I’ve never played any of the Shenmue games, but I can certainly relate to the attachment. Back in the 90s, I discovered a series with an even worse title that would also go on to become a cult classic: Suikoden. Suikoden changed my life. Suikoden II, chock full of translation gaffes and errors, made me realise that video games can tell emotionally resonant stories in a way no other medium can. Suikoden III persuaded me to fake sick and stay home from school for a week. Suikoden IV was kinda disappointing, sure, but Suikoden V was a true return to form, and I spent the two weeks before its official release date calling my local game store just to see if they’d maybe by some chance gotten an early copy? The series grabbed me in ways that nothing else really has.

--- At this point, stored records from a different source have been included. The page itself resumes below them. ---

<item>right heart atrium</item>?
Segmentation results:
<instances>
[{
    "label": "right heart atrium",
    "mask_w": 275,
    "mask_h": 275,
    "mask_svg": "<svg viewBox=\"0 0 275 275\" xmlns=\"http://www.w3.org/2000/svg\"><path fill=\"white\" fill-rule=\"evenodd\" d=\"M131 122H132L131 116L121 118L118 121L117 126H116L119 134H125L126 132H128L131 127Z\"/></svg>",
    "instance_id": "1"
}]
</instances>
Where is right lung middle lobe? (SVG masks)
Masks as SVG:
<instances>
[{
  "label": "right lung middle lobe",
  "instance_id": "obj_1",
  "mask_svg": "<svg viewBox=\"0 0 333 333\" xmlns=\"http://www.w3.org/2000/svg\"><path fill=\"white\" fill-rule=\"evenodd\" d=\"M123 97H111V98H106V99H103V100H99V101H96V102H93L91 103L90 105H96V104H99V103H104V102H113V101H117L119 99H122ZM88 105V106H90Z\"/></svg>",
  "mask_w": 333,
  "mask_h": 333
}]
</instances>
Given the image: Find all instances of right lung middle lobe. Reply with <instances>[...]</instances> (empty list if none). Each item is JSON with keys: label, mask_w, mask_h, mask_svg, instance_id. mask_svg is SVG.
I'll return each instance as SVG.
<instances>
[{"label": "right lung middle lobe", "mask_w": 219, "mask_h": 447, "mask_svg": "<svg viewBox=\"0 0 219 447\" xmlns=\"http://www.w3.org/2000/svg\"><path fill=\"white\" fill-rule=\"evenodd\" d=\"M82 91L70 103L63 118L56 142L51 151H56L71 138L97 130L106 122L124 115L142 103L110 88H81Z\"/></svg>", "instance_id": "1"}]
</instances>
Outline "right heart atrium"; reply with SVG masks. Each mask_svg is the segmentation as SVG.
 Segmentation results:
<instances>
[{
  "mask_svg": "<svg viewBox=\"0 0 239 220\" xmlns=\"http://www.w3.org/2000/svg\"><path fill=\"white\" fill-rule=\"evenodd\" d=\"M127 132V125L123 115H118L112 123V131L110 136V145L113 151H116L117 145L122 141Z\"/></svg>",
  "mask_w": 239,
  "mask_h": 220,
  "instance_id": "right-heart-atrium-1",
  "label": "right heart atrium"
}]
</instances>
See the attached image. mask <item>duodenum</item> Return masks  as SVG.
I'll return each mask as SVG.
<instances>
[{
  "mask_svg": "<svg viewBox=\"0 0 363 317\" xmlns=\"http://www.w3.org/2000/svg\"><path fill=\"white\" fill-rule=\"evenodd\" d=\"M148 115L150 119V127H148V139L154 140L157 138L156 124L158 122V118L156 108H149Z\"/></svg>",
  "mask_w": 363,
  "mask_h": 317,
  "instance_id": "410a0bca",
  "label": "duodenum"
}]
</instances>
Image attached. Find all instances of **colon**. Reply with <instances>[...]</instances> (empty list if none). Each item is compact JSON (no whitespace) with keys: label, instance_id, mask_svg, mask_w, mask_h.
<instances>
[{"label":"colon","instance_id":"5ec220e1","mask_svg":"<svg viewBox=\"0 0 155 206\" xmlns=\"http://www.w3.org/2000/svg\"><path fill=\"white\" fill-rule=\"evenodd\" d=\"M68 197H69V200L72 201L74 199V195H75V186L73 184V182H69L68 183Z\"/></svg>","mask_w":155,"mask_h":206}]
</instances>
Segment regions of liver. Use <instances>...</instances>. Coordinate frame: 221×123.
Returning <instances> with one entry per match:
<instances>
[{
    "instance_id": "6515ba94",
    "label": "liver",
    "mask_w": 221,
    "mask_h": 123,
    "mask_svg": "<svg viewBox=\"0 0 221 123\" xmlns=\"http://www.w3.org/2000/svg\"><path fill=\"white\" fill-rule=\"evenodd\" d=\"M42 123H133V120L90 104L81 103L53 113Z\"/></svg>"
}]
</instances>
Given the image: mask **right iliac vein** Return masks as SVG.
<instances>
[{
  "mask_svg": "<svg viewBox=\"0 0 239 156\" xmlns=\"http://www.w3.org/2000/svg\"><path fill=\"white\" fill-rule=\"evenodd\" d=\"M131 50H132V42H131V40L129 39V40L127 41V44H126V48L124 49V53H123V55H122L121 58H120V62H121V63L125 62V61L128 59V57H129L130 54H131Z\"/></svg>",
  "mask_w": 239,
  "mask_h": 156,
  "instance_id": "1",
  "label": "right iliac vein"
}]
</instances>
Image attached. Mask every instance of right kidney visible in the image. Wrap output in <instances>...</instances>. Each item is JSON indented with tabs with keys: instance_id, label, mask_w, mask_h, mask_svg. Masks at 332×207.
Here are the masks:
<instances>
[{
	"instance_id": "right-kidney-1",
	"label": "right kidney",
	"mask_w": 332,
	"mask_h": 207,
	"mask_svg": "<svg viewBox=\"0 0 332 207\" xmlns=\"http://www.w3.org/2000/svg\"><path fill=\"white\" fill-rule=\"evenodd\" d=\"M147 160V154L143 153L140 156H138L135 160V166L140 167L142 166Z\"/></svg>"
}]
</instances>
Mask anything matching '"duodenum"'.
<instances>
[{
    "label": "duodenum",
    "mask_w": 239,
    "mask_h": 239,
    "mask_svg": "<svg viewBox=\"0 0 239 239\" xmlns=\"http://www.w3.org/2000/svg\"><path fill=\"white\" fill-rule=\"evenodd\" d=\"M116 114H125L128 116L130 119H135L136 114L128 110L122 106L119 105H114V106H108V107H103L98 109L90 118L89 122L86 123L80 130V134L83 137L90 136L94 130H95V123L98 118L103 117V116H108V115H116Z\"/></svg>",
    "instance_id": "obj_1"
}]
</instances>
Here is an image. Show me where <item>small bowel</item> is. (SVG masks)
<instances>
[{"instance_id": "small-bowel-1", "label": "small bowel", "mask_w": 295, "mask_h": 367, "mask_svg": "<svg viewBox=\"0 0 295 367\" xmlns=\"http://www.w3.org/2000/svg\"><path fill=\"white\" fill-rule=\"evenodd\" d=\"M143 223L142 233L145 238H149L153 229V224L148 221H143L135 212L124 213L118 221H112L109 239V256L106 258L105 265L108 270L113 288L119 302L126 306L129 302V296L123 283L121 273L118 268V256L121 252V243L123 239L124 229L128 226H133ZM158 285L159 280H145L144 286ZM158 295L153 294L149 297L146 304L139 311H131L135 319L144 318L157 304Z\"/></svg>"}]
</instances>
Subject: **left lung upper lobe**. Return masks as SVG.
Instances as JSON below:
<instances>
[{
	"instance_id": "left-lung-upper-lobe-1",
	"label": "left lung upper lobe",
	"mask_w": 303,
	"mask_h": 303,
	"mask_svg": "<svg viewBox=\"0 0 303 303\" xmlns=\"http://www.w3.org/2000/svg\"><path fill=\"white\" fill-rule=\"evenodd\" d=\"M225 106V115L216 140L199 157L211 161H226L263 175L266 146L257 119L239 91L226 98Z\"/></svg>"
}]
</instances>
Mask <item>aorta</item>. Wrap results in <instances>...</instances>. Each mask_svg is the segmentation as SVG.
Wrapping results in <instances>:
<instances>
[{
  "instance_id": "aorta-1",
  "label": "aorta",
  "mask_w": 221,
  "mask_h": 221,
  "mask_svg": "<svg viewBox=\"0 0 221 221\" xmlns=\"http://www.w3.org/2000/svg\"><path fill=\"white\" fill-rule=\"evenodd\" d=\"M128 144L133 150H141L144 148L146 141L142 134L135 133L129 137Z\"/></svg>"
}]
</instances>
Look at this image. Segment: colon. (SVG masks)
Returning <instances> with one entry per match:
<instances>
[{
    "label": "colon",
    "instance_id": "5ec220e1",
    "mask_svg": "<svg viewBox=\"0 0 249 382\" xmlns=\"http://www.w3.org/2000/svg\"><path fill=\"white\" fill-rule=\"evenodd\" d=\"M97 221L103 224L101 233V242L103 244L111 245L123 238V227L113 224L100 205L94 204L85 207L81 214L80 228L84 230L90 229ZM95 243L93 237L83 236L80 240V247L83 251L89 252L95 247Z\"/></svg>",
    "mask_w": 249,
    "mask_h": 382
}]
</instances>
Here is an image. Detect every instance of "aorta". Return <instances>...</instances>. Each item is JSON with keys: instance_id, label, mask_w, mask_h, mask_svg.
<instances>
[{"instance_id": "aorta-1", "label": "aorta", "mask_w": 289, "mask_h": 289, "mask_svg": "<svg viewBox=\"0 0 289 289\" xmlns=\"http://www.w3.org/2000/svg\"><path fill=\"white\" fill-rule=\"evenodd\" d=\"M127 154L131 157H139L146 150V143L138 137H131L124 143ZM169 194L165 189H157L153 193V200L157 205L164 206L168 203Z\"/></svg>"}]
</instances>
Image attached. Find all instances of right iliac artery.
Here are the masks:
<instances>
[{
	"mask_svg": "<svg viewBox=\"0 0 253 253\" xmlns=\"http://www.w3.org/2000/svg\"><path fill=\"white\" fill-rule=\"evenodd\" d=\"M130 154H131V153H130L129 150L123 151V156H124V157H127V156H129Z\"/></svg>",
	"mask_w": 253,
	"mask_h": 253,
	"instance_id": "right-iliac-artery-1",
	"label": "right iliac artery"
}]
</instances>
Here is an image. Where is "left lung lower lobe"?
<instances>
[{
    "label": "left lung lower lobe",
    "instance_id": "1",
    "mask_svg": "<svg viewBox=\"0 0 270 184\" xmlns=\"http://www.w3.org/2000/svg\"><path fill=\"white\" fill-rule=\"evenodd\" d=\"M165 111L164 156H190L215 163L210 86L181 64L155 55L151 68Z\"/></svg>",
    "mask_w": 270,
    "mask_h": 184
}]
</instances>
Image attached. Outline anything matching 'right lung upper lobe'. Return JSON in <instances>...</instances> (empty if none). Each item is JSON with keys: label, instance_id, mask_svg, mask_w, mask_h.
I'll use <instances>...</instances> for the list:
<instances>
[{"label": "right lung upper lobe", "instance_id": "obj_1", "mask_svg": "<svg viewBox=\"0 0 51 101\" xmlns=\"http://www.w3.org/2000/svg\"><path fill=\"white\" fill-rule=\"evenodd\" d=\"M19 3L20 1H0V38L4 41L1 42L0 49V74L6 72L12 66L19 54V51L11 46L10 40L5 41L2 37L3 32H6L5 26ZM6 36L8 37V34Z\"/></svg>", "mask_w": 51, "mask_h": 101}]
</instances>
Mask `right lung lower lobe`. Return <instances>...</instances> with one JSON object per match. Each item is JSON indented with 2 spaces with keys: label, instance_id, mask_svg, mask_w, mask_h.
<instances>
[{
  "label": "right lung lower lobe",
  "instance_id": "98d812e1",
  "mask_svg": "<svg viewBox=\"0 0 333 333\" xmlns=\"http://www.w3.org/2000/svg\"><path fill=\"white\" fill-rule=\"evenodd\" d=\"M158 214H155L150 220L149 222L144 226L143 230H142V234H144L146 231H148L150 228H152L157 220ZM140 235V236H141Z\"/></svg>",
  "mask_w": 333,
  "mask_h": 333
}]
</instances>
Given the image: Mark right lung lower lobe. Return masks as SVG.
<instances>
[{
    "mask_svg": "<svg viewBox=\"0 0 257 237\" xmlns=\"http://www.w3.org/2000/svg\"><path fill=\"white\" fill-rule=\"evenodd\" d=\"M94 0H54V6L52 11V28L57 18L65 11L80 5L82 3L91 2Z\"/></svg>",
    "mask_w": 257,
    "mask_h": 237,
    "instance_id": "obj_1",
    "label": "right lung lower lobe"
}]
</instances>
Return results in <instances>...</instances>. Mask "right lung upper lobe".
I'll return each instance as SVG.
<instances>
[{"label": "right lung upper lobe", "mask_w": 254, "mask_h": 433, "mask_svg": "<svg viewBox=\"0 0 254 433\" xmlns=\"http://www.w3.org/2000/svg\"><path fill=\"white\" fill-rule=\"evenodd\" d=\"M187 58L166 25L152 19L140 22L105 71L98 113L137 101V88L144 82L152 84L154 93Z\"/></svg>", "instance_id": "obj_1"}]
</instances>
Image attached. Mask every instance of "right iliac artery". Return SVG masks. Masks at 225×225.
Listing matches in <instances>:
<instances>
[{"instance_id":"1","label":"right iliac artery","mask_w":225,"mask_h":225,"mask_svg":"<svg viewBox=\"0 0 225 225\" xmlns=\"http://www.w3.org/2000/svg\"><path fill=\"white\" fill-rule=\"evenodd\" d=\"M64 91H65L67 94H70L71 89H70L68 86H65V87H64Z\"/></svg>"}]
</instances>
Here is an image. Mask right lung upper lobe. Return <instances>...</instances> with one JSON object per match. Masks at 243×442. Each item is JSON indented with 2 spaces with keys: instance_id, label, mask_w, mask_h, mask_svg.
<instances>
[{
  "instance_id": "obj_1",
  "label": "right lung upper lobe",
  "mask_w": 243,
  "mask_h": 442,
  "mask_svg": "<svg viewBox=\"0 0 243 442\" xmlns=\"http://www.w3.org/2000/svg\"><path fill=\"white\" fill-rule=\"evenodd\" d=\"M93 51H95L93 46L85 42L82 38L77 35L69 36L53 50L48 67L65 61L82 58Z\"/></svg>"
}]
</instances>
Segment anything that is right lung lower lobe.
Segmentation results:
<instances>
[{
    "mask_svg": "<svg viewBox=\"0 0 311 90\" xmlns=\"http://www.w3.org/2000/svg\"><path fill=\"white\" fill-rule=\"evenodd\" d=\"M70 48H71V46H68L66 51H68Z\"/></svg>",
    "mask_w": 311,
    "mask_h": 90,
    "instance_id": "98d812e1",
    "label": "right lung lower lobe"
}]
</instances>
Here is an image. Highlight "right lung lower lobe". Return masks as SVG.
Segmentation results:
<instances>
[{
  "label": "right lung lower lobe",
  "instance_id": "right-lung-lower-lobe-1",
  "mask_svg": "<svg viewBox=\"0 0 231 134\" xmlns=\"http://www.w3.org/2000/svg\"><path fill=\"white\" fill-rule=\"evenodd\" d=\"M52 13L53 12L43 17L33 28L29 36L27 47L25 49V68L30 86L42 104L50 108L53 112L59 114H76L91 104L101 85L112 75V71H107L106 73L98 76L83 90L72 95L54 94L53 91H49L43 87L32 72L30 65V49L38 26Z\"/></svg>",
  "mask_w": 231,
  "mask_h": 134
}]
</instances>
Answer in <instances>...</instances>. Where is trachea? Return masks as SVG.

Like Shenmue, the Suikoden series remains unfinished — all five games have left loose threads and teased an ultimate showdown that never came — and the publisher, Konami, has no interest in bringing it back. Yet… if, somehow, Suikoden director Yoshitaka Murayama popped up out of nowhere and announced plans to Kickstart Suikoden VI, there would immediately be a pile of bricks directly under wherever I was sitting at the time. If you ever see a Kotaku article with my byline and the title “HOLY FUCK HOLY FUCK HOLY FUCK,” it’s probably Suikoden VI.

So I can sympathize when, say, Shenmue fans react negatively to a piece like the post one of our guest-writers ran on Friday about the new Kickstarter’s placeholder box art and what that art may have signalled about the quality of the overall Shenmue Kickstarter effort. I empathise with what hardcore fans have been through — 14 years is a long time to wait! — and I totally get why they were so pissed off at Kotaku last week. For a while now, in their eyes, it’s felt like some people have looked for any opportunity to crap on high-profile Kickstarters like this one, which is a slap in the face to those fans who have been waiting a decade and a half for Shenmue III to happen.

There are some healthy sceptical questions to ask here, of course: Do Suzuki and crew realise, for example, just how much time and money they will have to spend on the dinners and other swag rewards they have promised? Suzuki says they’d need to hit $US5 million for “one of the things I really want to do with Shenmue 3 [to] become a reality” — why such a seemingly arbitrary number? Why do they need to hit $US10 million to make it “truly” an open world? And will they ever tell fans exactly how much money they’re getting from outside sources?

In the coming months, as curious journalists and passionate fans follow this remarkable story — and it is a remarkable story, no matter what else happens — we’ll be watching for delays, for obstacles, for budget issues. We’ll be probing Suzuki and crew to be transparent about their process and their finances. And I’ll be paying particularly close attention to what has become the most compelling part of this story: how fans made something impossible happen.

That said… please stop tweeting at me to #saveshenmue. You’ve already saved it. Promise.